My preference — and I think the American people’s preference — would have been for a lawful, orderly examination of these laws, a thoughtful fact-based debate that would then lead us to a better place. Because I never made claims that all the surveillance technologies that have developed since the time some of these laws had been put in place somehow didn’t require potentially some additional reforms. That’s exactly what I called for.
Apparently for Obama, calling for a “thorough review” of government surveillance absolves him of any responsibility for their current state, or for pushing for—and getting—a reform-free renewal of the FISA law in 2012.
Obama said Snowden should have used authorized channels to question the government’s actions, and that he would have been protected by a presidential policy directive Obama issued. He said this, apparently, despite that his directive doesn’t offer protection for contractors like Snowden, nor were the procedures actually in effect in June 2013 when Snowden released classified documents.
He said this while knowing that his administration prosecuted an NSA employee, Thomas Drake, who did precisely what Obama says whistleblowers should do: he raised his concerns through authorized channels within the government. After later leaking non-classified information to a reporter, Drake was charged with several felonies that could have resulted in 35 years in prison, and the federal government attempted to coerce him into helping them prosecute other whistleblowers.
So, then, Snowden had very little choice to do what he did. He saw that the government is violating the privacy of Americans on a massive scale, and that the government was actively hiding the nature of these programs and lying to the public about them. Following proper “procedure” would have resulted in his persecution, and likely wouldn’t have led to the information being disseminated so widely, so he released it to journalists.

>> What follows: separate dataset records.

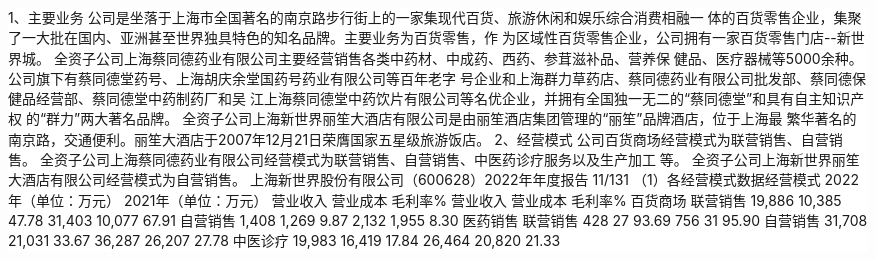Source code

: 1、主要业务
公司是坐落于上海市全国著名的南京路步行街上的一家集现代百货、旅游休闲和娱乐综合消费相融一
体的百货零售企业，集聚了一大批在国内、亚洲甚至世界独具特色的知名品牌。主要业务为百货零售，作
为区域性百货零售企业，公司拥有一家百货零售门店--新世界城。
全资子公司上海蔡同德药业有限公司主要经营销售各类中药材、中成药、西药、参茸滋补品、营养保
健品、医疗器械等5000余种。公司旗下有蔡同德堂药号、上海胡庆余堂国药号药业有限公司等百年老字
号企业和上海群力草药店、蔡同德药业有限公司批发部、蔡同德保健品经营部、蔡同德堂中药制药厂和吴
江上海蔡同德堂中药饮片有限公司等名优企业，并拥有全国独一无二的“蔡同德堂”和具有自主知识产权
的“群力”两大著名品牌。
全资子公司上海新世界丽笙大酒店有限公司是由丽笙酒店集团管理的“丽笙”品牌酒店，位于上海最
繁华著名的南京路，交通便利。丽笙大酒店于2007年12月21日荣膺国家五星级旅游饭店。
2、经营模式
公司百货商场经营模式为联营销售、自营销售。
全资子公司上海蔡同德药业有限公司经营模式为联营销售、自营销售、中医药诊疗服务以及生产加工
等。
全资子公司上海新世界丽笙大酒店有限公司经营模式为自营销售。
上海新世界股份有限公司（600628）2022年年度报告
11/131
（1）各经营模式数据经营模式
2022年（单位：万元）
2021年（单位：万元）
营业收入
营业成本
毛利率%
营业收入
营业成本
毛利率%
百货商场
联营销售
19,886
10,385
47.78
31,403
10,077
67.91
自营销售
1,408
1,269
9.87
2,132
1,955
8.30
医药销售
联营销售
428
27
93.69
756
31
95.90
自营销售
31,708
21,031
33.67
36,287
26,207
27.78
中医诊疗
19,983
16,419
17.84
26,464
20,820
21.33
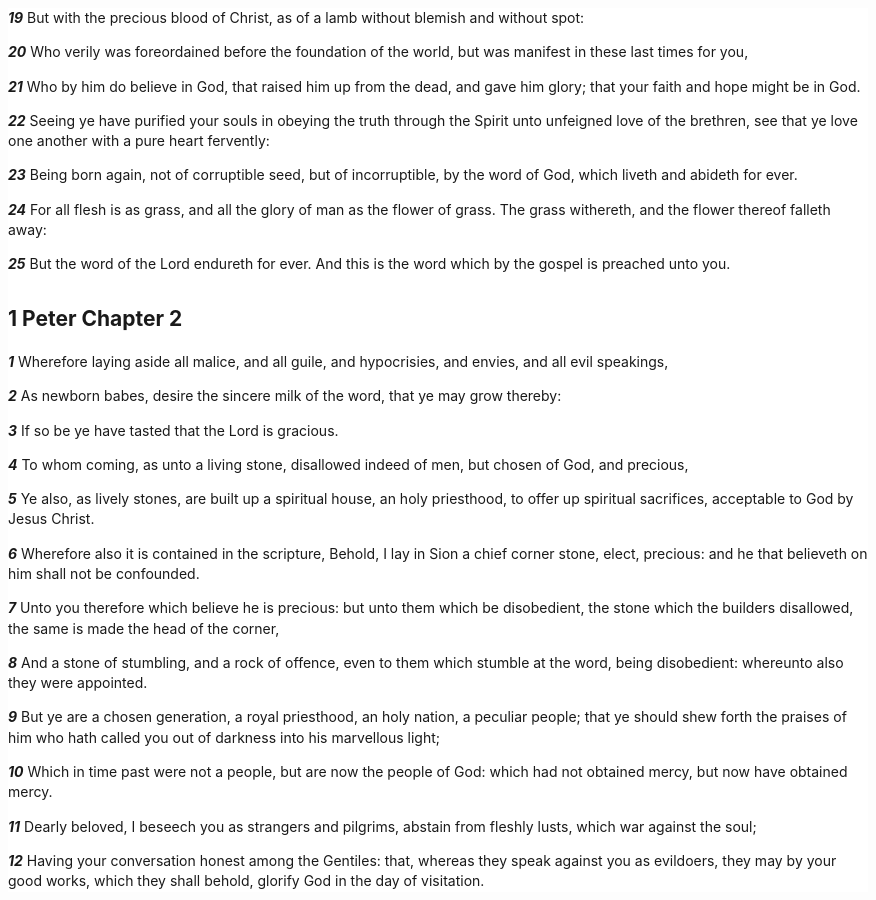 ***19*** But with the precious blood of Christ, as of a lamb without blemish and without spot:

***20*** Who verily was foreordained before the foundation of the world, but was manifest in these last times for you,

***21*** Who by him do believe in God, that raised him up from the dead, and gave him glory; that your faith and hope might be in God.

***22*** Seeing ye have purified your souls in obeying the truth through the Spirit unto unfeigned love of the brethren, see that ye love one another with a pure heart fervently:

***23*** Being born again, not of corruptible seed, but of incorruptible, by the word of God, which liveth and abideth for ever.

***24*** For all flesh is as grass, and all the glory of man as the flower of grass. The grass withereth, and the flower thereof falleth away:

***25*** But the word of the Lord endureth for ever. And this is the word which by the gospel is preached unto you.


## 1 Peter Chapter 2

***1*** Wherefore laying aside all malice, and all guile, and hypocrisies, and envies, and all evil speakings,

***2*** As newborn babes, desire the sincere milk of the word, that ye may grow thereby:

***3*** If so be ye have tasted that the Lord is gracious.

***4*** To whom coming, as unto a living stone, disallowed indeed of men, but chosen of God, and precious,

***5*** Ye also, as lively stones, are built up a spiritual house, an holy priesthood, to offer up spiritual sacrifices, acceptable to God by Jesus Christ.

***6*** Wherefore also it is contained in the scripture, Behold, I lay in Sion a chief corner stone, elect, precious: and he that believeth on him shall not be confounded.

***7*** Unto you therefore which believe he is precious: but unto them which be disobedient, the stone which the builders disallowed, the same is made the head of the corner,

***8*** And a stone of stumbling, and a rock of offence, even to them which stumble at the word, being disobedient: whereunto also they were appointed.

***9*** But ye are a chosen generation, a royal priesthood, an holy nation, a peculiar people; that ye should shew forth the praises of him who hath called you out of darkness into his marvellous light;

***10*** Which in time past were not a people, but are now the people of God: which had not obtained mercy, but now have obtained mercy.

***11*** Dearly beloved, I beseech you as strangers and pilgrims, abstain from fleshly lusts, which war against the soul;

***12*** Having your conversation honest among the Gentiles: that, whereas they speak against you as evildoers, they may by your good works, which they shall behold, glorify God in the day of visitation.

His choice—which came at incredible personal cost to him (losing his job, home, family and the right to live in his own country)—is what’s allowed the public to have any knowledge at all of what our government is doing in our name, and to have anything resembling an “open debate and democratic process” with regard to this issue. The actions of a man Obama says isn’t a patriot.
This administration has worked very hard to preserve the government’s surveillance and to prevent the public from understanding its actual extent. Obama’s calling for a “thorough review” and “greater oversight, greater transparency” are merely words. Words that come too late, and words that contradict his administration’s actions. Snowden’s actions are what have allowed us to have knowledge of what the government is doing.
At great risk to himself, he helped expose the government’s surveillance programs so the public could know what was being done to us in our name by our elected leaders. If that isn’t patriotic, what is?